Please refer to following to learn more about model registry

https://mlflow.org/docs/latest/model-registry.html#model-registry-workflows to learn

#### 12.6: ML Flow Centralized Server Using Dagshub
- Dagsub is similar to GitHub. It allows code version control and collaboration.
- Dagshub has additional features such as:
  - Data Version Control
  - Experiment Tracking
- Data scientists can use Dagshub to publish experiment metrics on a centralized server.
- For more details about Dagshub implimentation please refer `ml_flow_dagshub` notebook.

#### 12.8: What is API ?
- API stands for Application Programming Interface.
- FastAPI, Flask, Node JS, etc. are web frameworks that allow you to build APIs.
- FastAPI is a modern and better framework that many ML practitioners use to build servers for their models.

#### 12.9: FastAPI Basics
- pip install fastapi[standard]
- FastAPI is a web framework that lets you build servers that can serve inference requests.
- FastAPI is a modern framework that offers several benefits over other options such as Flask.
- The benefits are:
  - Speed
  - In-built data validation
  - In-built documentation
  - Faster code development

#### 12.10: Build Fast API Server For Credit Risk Project
- Data scientists and AI engineers use Postman tool to test backend inference server.
- Pydantic is a Python module used for data validation.
- It can be used along with FastAPI to validate input and output to the server.
- A smart AI engineer / Data Scientist uses AI tools such as ChatGPT, claude.ai, meta.ai to write code faster and boost productivity.

#### 12.15: AWS Sagemaker: Sagemaker Studio
- AWS Sagemaker is one of the popular cloud platforms that allows you to streamline your end-to-end ML project development workflow.
- You can enroll to AWS free tier and you will get certain free benefits.
- SageMaker Studio provides an integrated development environment for end-to-end machine learning workflows.
- It offers seamless collaboration and version control for data scientists and developers.
- The visual interface simplifies Data preparation, Model training, Tuning, Deployment.
- It integrates with other AWS services, enabling a comprehensive and scalable machine learning ecosystem.

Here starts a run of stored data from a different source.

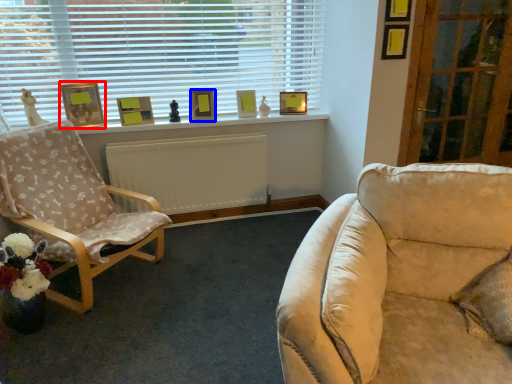
Question: Which object appears closest to the camera in this image, picture frame (highlighted by a red box) or picture frame (highlighted by a blue box)?

Choices:
 (A) picture frame
 (B) picture frame

Answer: (A)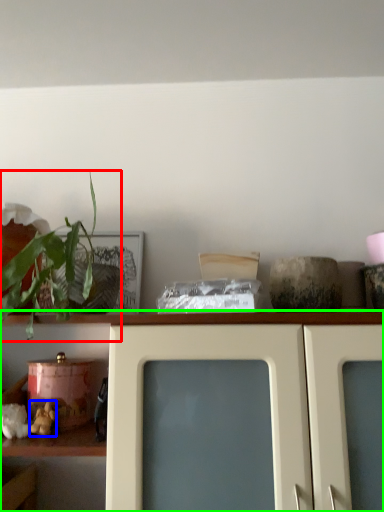
Question: Estimate the real-world distances between objects in this image. Which object is closer to houseplant (highlighted by a red box), stuff (highlighted by a blue box) or shelf (highlighted by a green box)?

Choices:
 (A) stuff
 (B) shelf

Answer: (B)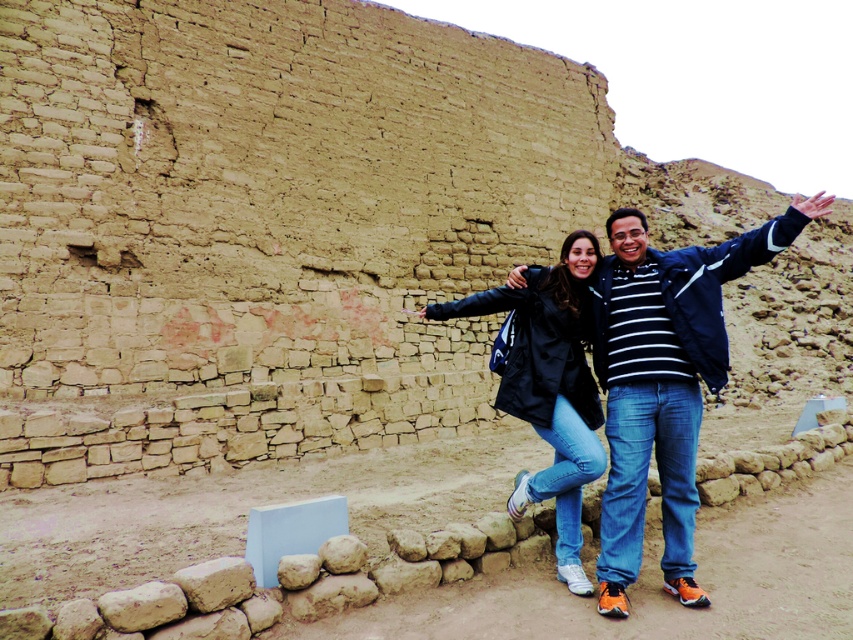
Is point (616, 602) less distant than point (560, 477)?

Yes.

Is matte black jacket at center thinner than black matte jacket at center?

No.

Is point (631, 429) positioned before point (567, 404)?

Yes.

The image size is (853, 640). I want to click on matte black jacket at center, so click(x=664, y=380).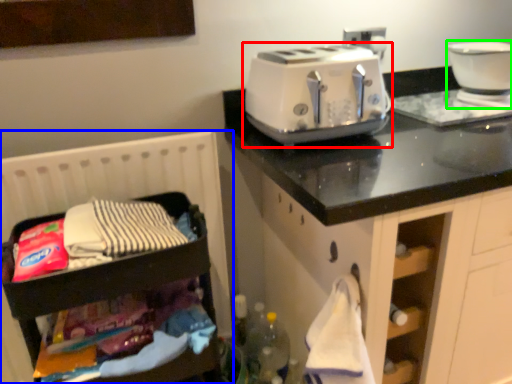
Question: Which is nearer to the toaster (highlighted by a red box)? infant bed (highlighted by a blue box) or home appliance (highlighted by a green box).

Choices:
 (A) infant bed
 (B) home appliance

Answer: (A)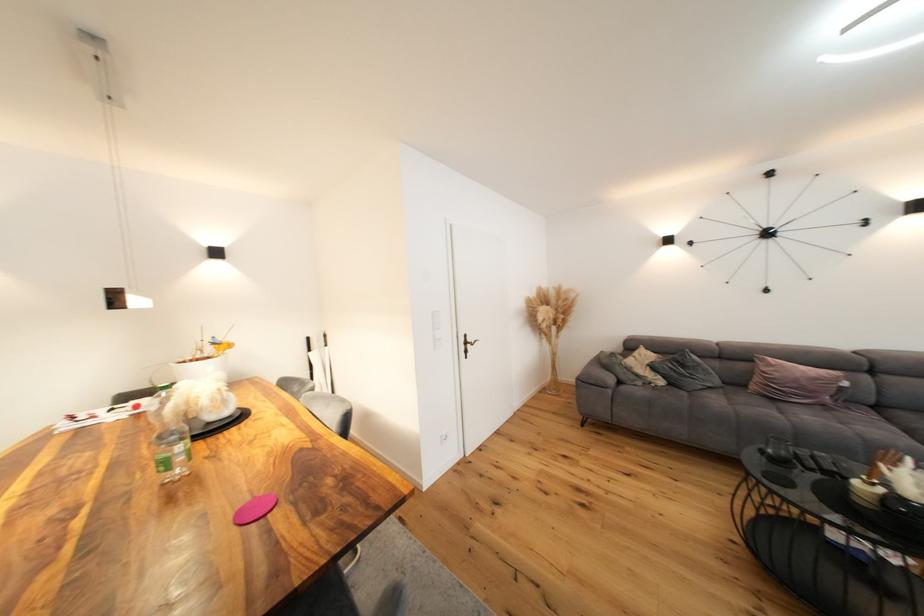
Locate an element on the screen. grey sofa armrest is located at coordinates (597, 378).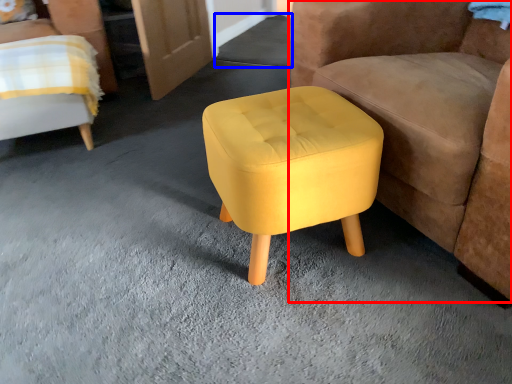
Question: Which point is further to the camera, chair (highlighted by a red box) or concrete (highlighted by a blue box)?

Choices:
 (A) chair
 (B) concrete

Answer: (B)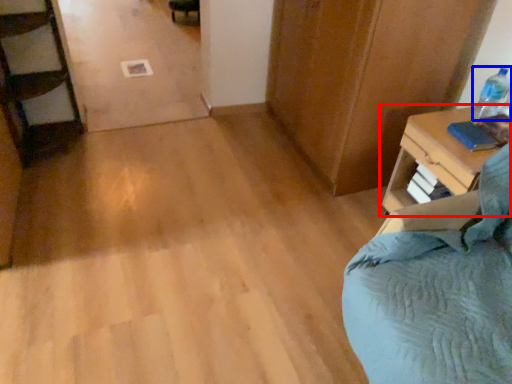
Question: Which of the following is the farthest to the observer, nightstand (highlighted by a red box) or bottle (highlighted by a blue box)?

Choices:
 (A) nightstand
 (B) bottle

Answer: (B)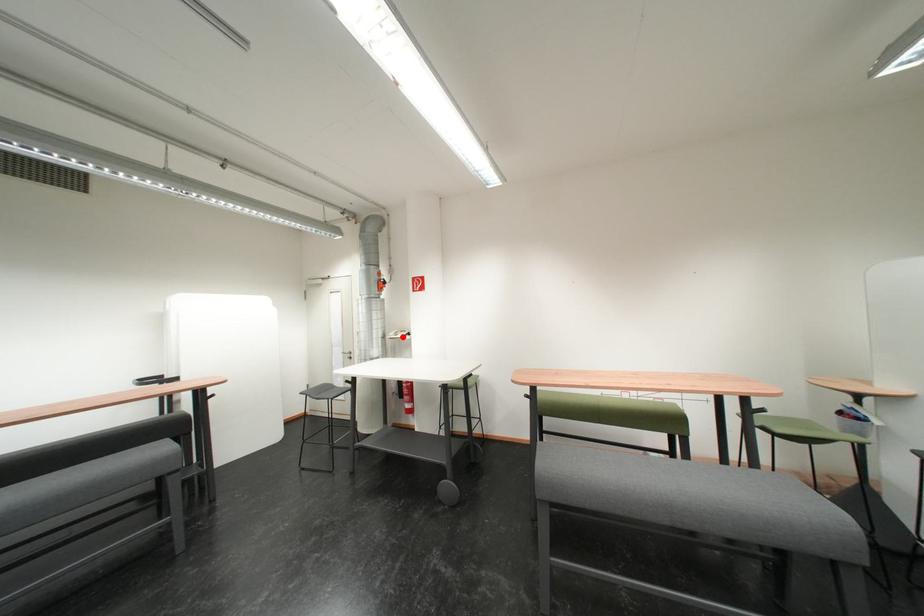
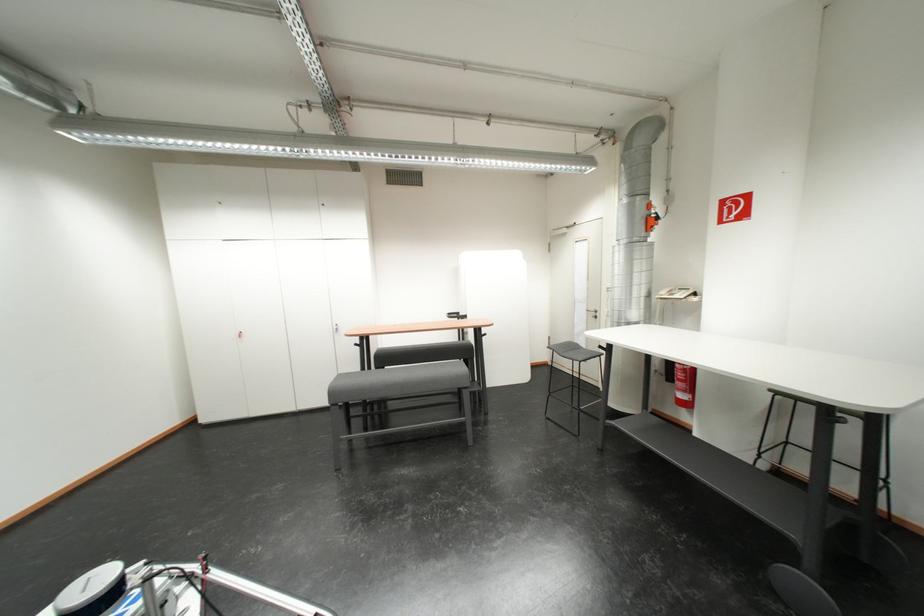
Locate, in the second image, the point that corresponds to the highlighted location in the first image.

(675, 296)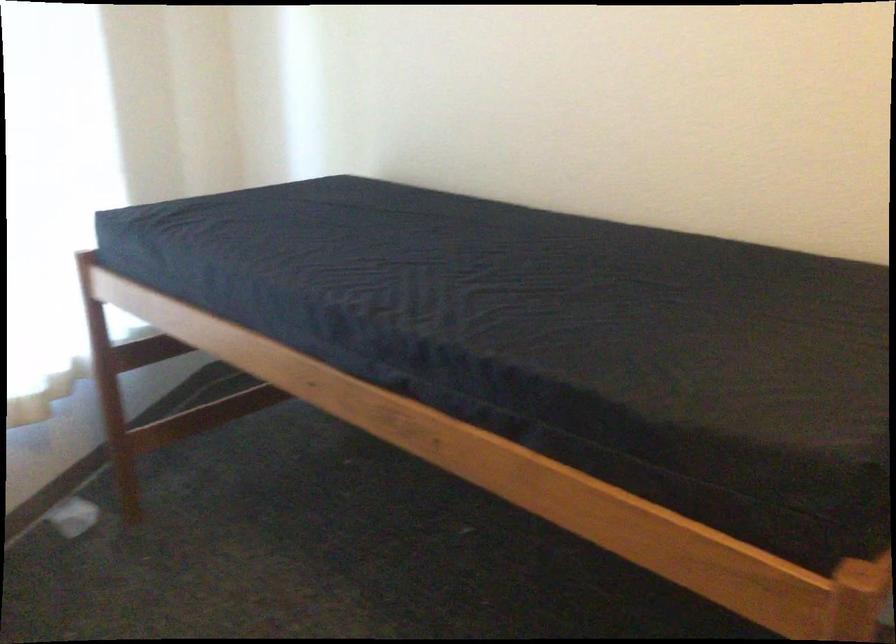
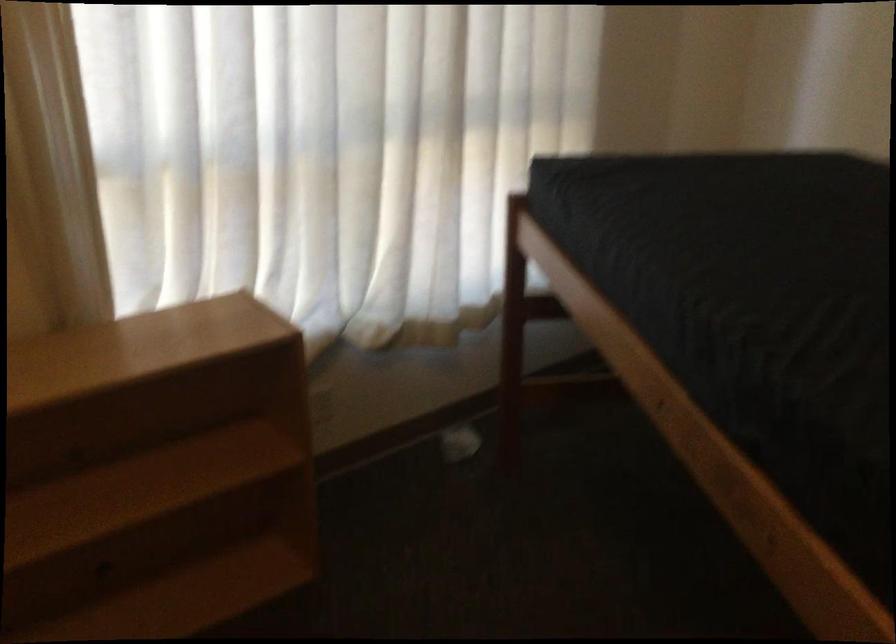
Question: The camera is either moving clockwise (left) or counter-clockwise (right) around the object. The first image is from the beginning of the video and the second image is from the end. Is the camera moving left or right when shooting the video?

Choices:
 (A) Left
 (B) Right

Answer: (B)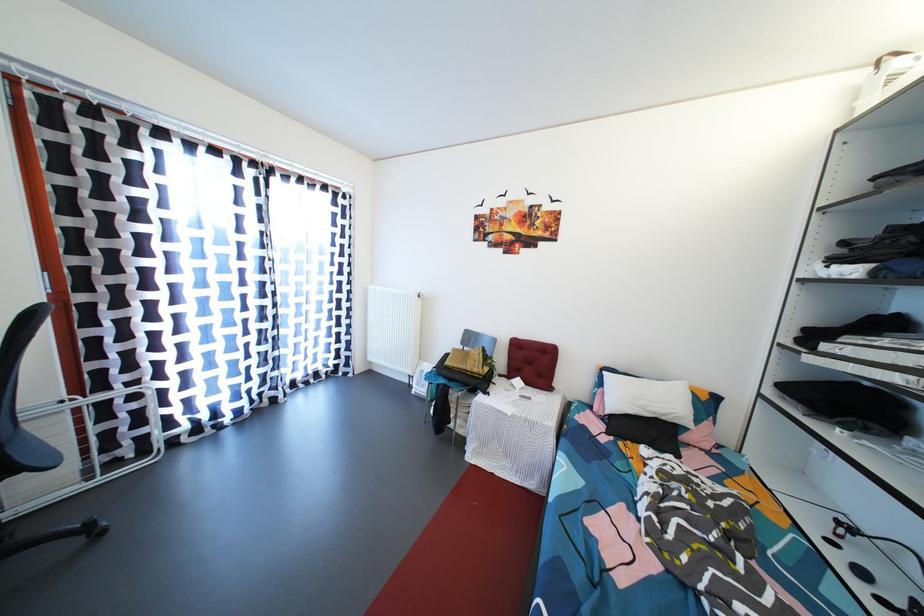
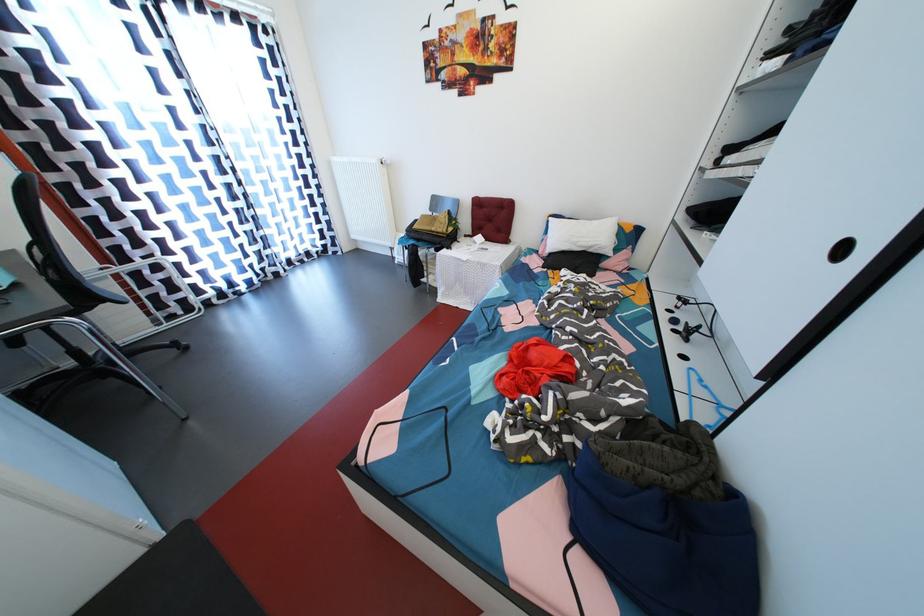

#### 12.16: AWS Sagemaker: 4 Ways to Train Model
- SageMaker offers various ways to run model training.
- 4 prominent ways are:
  - Training inside notebook
  - Built-in algorithms
  - Script mode
  - Custom containers
    - Custom containers require you to build your own Docker container and deploy it along with all its dependencies.
Using built-in algorithms or script mode will save all this effort for you.

#### 12.17: AWS Sagemaker - Built In Algorithms
- Built-in algorithms allow you to use inbuilt containers inside the SageMaker environment to run the model training.
This speeds up model development.
- Many times, people need high compute with GPUs just for training, while using lower-end computers for data processing and writing code in the notebook. Built-in algorithms allow you to run just the training on high compute while keeping the rest on a different cloud computer.
- SageMaker’s built-in algorithms are optimized for performance and scalability, handling large datasets efficiently.
- For BuiltIn model training example plese refer `builtin_algo_classification` notebook.

#### 12.18: AWS Sagemaker - Script Mode
- Script mode in SageMaker allows you to run model training using your own Python script. This method is more customizable compared to a Built-In Algorithm.
- Just like Built-In Algorithms, it uses pre-built containers (or Docker images) to run the training. This saves time required for model training in the cloud.

#### 12.20: Data Drift Detection Using PSI & CSI
- PSI and CSI are the ways to measure data drift.
- PSI is mainly used to measure overall drift in a population (mainly for target variable distribution changes).
- PSI > 0.2 is considered a high level of data drift that warrants investigation.
- Note: 0.2 is not a fixed threshold. Threshold can vary based on the situation.
- CSI is a way to measure drift in a feature (or independent variable).
- The formula is exactly the same.
- For categorical variables, use categories to measure Expected % and Actual % for CSI.
- For continuous variables, bin them to measure Expected % and Actual % for CSI.